Aim of the task:
Each of the following records is to be printed verbatim.

[Extracted page text data]
——————————
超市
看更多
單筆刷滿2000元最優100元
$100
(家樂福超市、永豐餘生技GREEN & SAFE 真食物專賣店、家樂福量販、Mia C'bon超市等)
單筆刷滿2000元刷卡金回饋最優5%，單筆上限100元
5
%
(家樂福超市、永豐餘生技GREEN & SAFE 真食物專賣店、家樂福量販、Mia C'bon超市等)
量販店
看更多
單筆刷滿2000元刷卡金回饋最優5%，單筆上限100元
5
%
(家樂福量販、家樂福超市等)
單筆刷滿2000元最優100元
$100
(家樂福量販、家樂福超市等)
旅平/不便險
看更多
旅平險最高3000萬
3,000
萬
——————————
Answer for this exercise:
超市
看更多
單筆刷滿2000元最優100元
$100
(家樂福超市、永豐餘生技GREEN & SAFE 真食物專賣店、家樂福量販、Mia C'bon超市等)
單筆刷滿2000元刷卡金回饋最優5%，單筆上限100元
5
%
(家樂福超市、永豐餘生技GREEN & SAFE 真食物專賣店、家樂福量販、Mia C'bon超市等)
量販店
看更多
單筆刷滿2000元刷卡金回饋最優5%，單筆上限100元
5
%
(家樂福量販、家樂福超市等)
單筆刷滿2000元最優100元
$100
(家樂福量販、家樂福超市等)
旅平/不便險
看更多
旅平險最高3000萬
3,000
萬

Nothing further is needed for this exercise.